* HOW TO COMPLETE THIS TASK:
Go through the listing below and write out exactly the lines from the one that mentions "immunohistochemical staining of" through the one that mentions "micrograph of human", minus the pictures.

* SUPPLIED INFORMATION:
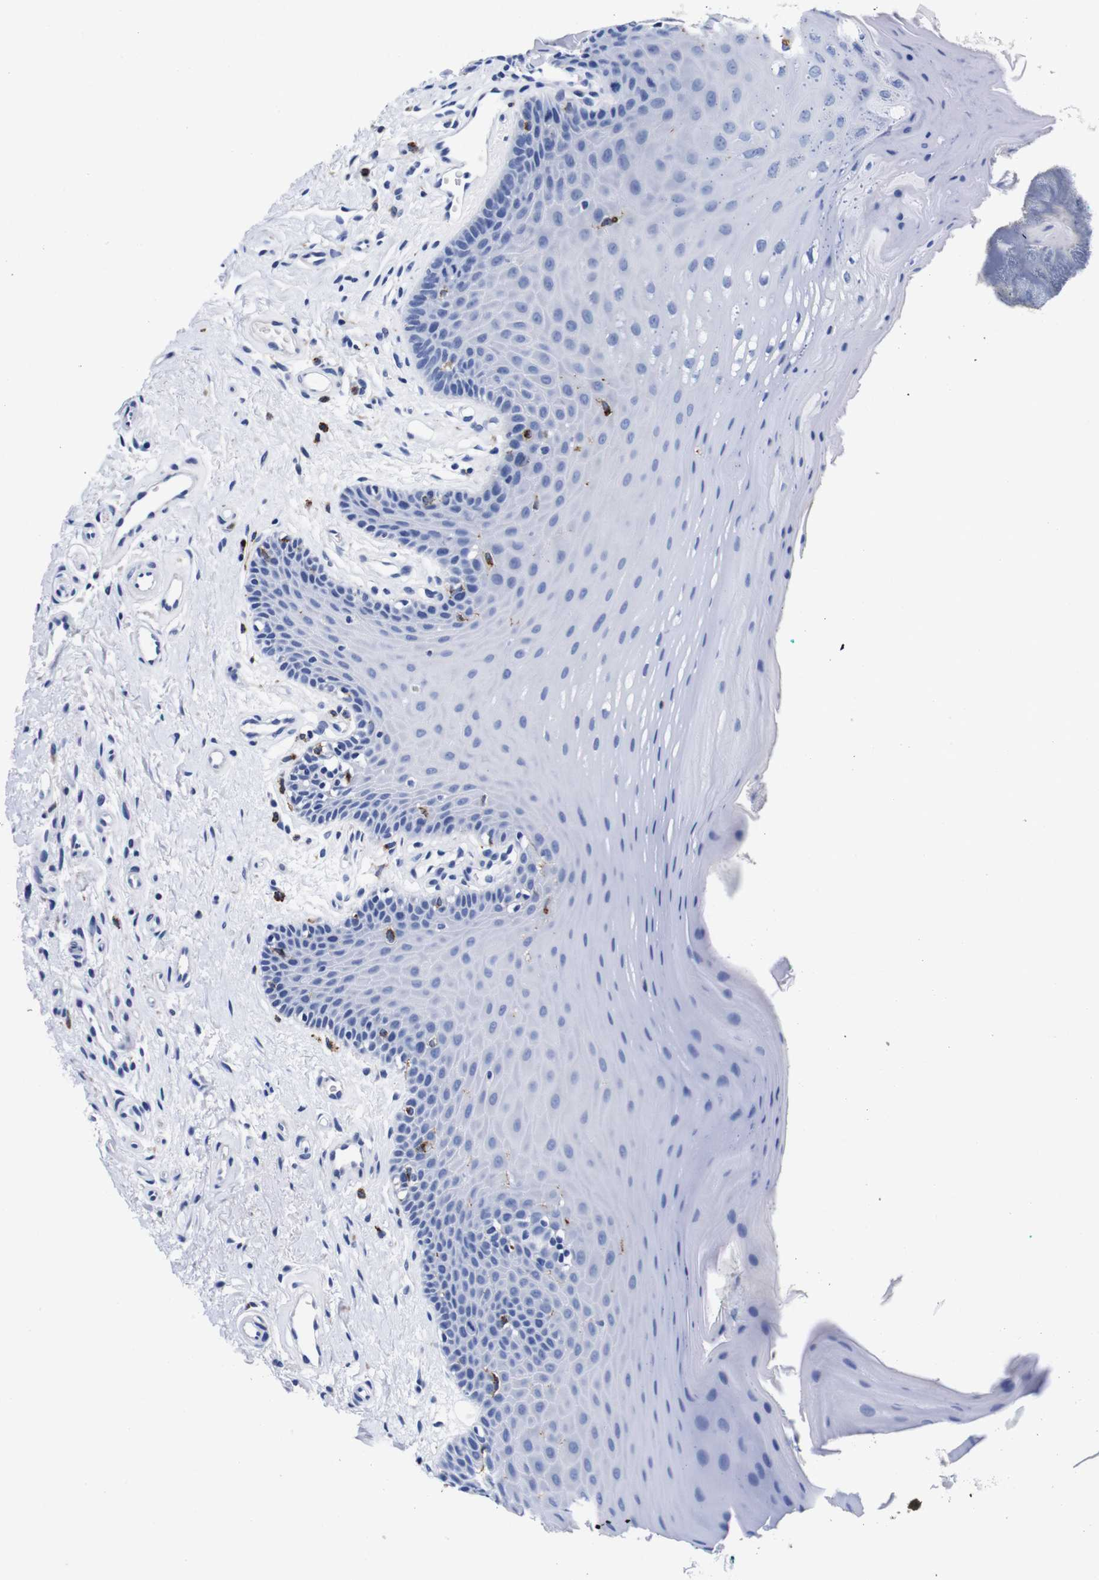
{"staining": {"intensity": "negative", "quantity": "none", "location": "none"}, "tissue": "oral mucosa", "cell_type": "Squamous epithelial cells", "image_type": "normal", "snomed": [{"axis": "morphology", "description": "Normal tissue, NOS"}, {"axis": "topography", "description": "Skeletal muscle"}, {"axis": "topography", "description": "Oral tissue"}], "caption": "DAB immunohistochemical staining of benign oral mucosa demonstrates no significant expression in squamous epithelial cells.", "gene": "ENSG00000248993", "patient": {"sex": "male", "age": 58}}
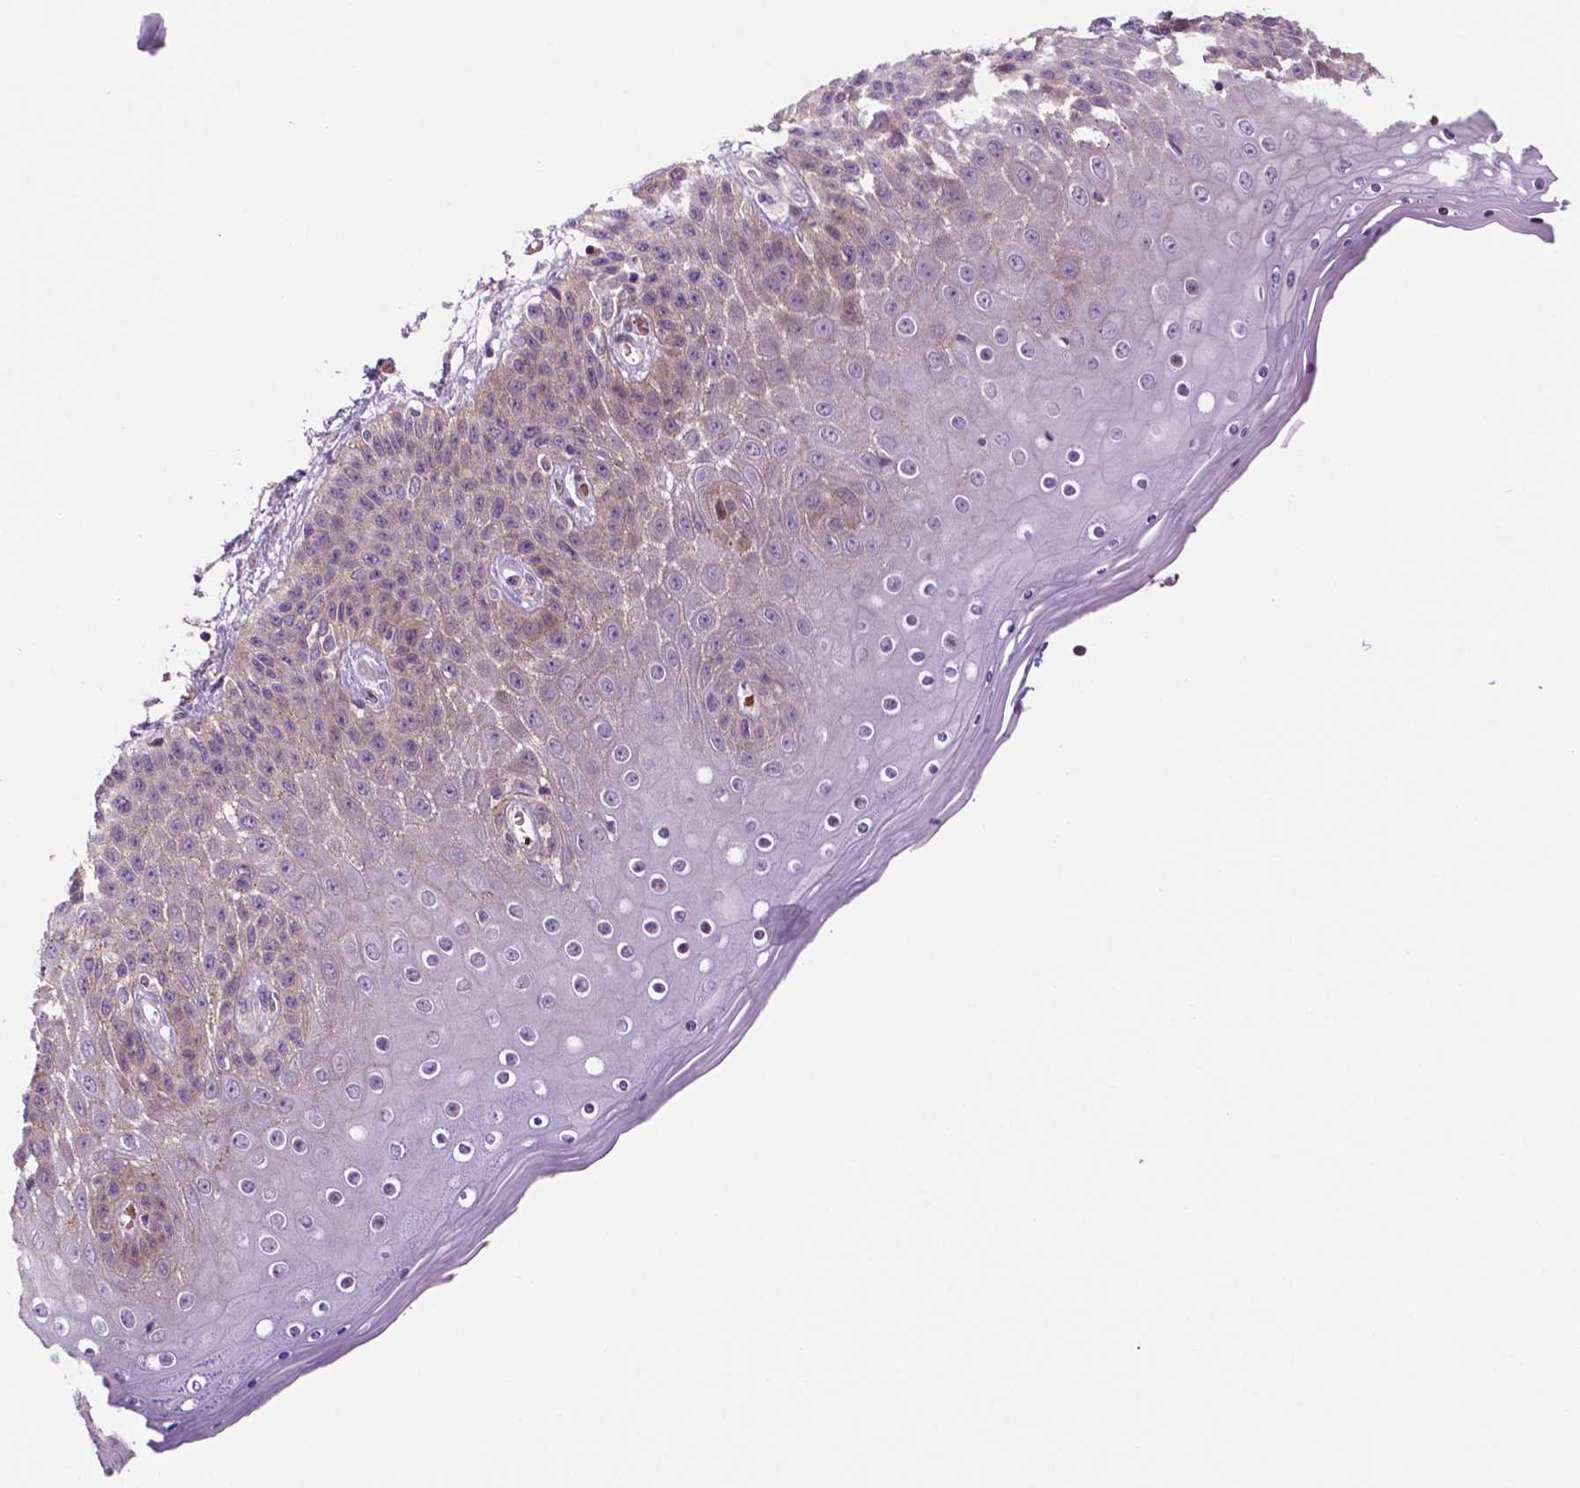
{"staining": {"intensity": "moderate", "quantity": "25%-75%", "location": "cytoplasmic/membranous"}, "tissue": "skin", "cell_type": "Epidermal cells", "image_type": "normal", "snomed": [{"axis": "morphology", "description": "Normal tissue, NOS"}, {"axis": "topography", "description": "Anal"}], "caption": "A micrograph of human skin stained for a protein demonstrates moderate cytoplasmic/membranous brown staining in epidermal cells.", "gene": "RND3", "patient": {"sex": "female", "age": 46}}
--
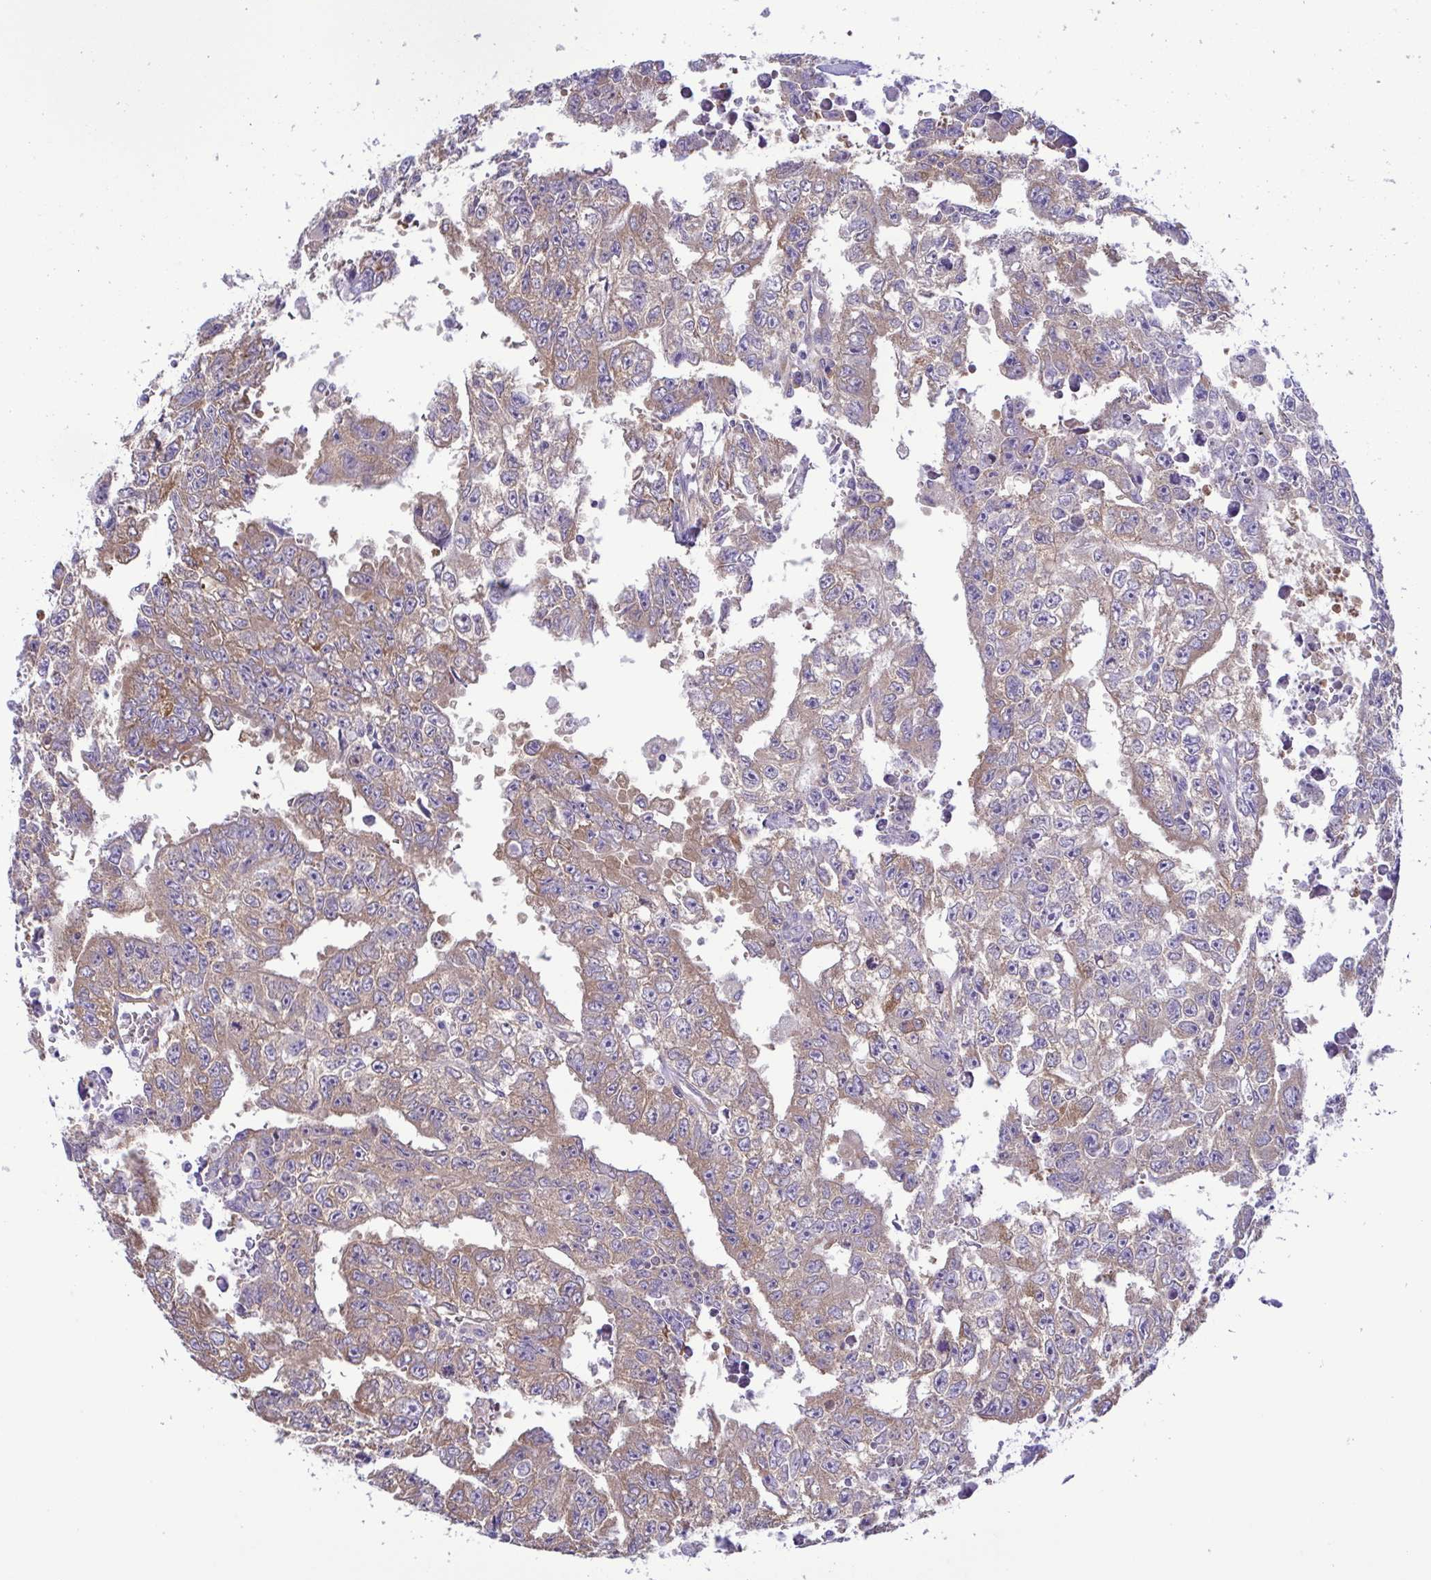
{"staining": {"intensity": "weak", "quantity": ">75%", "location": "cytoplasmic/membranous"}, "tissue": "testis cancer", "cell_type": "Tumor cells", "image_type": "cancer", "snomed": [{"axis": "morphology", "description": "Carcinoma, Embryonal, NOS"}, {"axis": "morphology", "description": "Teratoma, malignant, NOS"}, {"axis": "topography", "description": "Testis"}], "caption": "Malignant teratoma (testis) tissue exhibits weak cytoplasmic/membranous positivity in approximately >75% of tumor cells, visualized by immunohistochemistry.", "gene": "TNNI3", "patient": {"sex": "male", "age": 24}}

* COMPLETED EXERCISE:
{"staining": {"intensity": "negative", "quantity": "none", "location": "none"}, "tissue": "oral mucosa", "cell_type": "Squamous epithelial cells", "image_type": "normal", "snomed": [{"axis": "morphology", "description": "Normal tissue, NOS"}, {"axis": "topography", "description": "Skeletal muscle"}, {"axis": "topography", "description": "Oral tissue"}], "caption": "DAB immunohistochemical staining of benign oral mucosa demonstrates no significant expression in squamous epithelial cells.", "gene": "ENSG00000248993", "patient": {"sex": "male", "age": 58}}
{"staining": {"intensity": "moderate", "quantity": "25%-75%", "location": "cytoplasmic/membranous"}, "tissue": "skin", "cell_type": "Epidermal cells", "image_type": "normal", "snomed": [{"axis": "morphology", "description": "Normal tissue, NOS"}, {"axis": "topography", "description": "Anal"}], "caption": "A micrograph of human skin stained for a protein demonstrates moderate cytoplasmic/membranous brown staining in epidermal cells.", "gene": "RND3", "patient": {"sex": "female", "age": 46}}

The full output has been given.